Tuesday, June 9, 2015
Carry Illinois' Alabaster on CD
At first listen, Carry Illinois' new album Alabaster sounds like that of many an Austin-based band. Classifying themselves as indie folk-rock, this band starts with a polished and confident amalgam of Americana, Texas C&W and straightforward rock that would play well at The Continental Club on South Congress. The ten songs here are brief and succinct, in a poppy sort of way, resulting in the sort of album a band might release well into their career, long after they've stopped playing in roadhouses for cash that barely covers their pre-show bar tab.
Yet there's something deeper here, something that ushers the music down a stranger road.
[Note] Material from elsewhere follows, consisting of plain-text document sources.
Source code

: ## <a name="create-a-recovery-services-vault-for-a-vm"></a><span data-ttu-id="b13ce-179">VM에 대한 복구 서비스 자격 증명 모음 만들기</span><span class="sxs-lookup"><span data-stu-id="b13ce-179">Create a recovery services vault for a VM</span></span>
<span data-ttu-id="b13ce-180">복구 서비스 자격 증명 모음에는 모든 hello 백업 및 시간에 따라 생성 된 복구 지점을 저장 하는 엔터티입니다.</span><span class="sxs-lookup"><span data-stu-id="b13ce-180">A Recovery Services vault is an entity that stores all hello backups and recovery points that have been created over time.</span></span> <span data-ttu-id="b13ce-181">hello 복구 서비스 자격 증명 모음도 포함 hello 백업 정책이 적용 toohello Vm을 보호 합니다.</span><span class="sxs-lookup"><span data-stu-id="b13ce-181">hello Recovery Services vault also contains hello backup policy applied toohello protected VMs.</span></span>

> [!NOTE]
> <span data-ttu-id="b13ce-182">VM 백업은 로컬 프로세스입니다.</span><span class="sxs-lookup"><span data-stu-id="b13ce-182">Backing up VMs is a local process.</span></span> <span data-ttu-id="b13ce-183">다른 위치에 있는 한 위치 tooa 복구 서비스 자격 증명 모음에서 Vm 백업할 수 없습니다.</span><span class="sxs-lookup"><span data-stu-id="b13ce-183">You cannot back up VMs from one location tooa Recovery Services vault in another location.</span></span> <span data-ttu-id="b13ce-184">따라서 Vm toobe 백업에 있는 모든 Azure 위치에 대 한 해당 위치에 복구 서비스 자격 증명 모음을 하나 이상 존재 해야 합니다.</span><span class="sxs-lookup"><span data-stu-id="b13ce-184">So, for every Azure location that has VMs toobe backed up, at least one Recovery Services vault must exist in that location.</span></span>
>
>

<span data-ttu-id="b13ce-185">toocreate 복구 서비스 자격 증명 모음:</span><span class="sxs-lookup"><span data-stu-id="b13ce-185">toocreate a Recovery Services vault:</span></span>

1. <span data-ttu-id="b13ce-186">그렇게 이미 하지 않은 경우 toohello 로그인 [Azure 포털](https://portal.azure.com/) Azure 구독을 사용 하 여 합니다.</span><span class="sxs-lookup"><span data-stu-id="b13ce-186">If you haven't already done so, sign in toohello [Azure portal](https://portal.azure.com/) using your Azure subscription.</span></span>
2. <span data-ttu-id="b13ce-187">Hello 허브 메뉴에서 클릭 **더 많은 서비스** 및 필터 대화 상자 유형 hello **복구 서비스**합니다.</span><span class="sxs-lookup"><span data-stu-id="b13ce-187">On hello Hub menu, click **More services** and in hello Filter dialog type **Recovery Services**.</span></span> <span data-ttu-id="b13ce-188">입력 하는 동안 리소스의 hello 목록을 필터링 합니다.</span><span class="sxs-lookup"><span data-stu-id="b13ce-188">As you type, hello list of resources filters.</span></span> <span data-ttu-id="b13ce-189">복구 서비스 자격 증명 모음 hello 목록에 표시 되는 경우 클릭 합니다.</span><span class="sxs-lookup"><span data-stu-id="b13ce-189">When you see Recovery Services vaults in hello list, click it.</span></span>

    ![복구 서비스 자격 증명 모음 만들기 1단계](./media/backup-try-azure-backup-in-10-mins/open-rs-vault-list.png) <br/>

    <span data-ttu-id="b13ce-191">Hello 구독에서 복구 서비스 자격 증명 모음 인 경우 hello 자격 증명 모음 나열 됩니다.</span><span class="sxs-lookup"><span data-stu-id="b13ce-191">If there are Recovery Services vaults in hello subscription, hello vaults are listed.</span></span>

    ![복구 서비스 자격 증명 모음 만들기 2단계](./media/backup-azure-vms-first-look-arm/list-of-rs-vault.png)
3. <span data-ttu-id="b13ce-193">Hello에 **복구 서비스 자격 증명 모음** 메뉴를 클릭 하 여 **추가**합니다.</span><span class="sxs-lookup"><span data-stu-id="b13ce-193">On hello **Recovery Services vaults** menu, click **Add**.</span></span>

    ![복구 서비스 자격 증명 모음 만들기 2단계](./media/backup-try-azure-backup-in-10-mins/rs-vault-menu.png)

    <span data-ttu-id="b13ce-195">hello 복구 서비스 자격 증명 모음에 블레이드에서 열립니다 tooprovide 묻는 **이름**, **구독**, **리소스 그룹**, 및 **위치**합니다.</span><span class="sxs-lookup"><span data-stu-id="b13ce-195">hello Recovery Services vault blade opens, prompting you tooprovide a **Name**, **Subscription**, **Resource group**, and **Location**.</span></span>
Singer/guitarist Lizzy Lehman has that same throaty and assertive tone that might remind you of a mix between Neko Case and Stevie Nicks, but it's coated with a slight patina of despair that suggests she's been down this strange road on many other occasions, and even though it's dark and you can't quite see ahead it's okay because you have a competent guide who may or may not care what's found at the end of the cul-de-sac. It's almost a tinge of goth, a Texan Siouxsie Sioux who's witched from absinthe to Shiner Bock.
Much of this distinct tone is created by the production. While most of this album was laid down at Bunker Studio in Brooklyn, there's that empty and reverberant and reminds you of a late night performance that started long after midnight because the opening acts couldn't get their shit together. While I felt like much of the lyrics here are a little on the safe side, a mixture of the literal and the love song cliche, they're delivered with conviction as if they've been lived instead of written down on a legal notepad. The rest of the band, which includes drummer Mathias Kunzli, bassist Benjamin Campbell and keyboardist Frank Locrasto, are solid enough to sound like old session musicians who know the right riff and right fill for any occasion.
This is yet another CD from a burgeoning new band that relies quite heavily on what has gone before, yet knows how to deliver it all in a compelling package.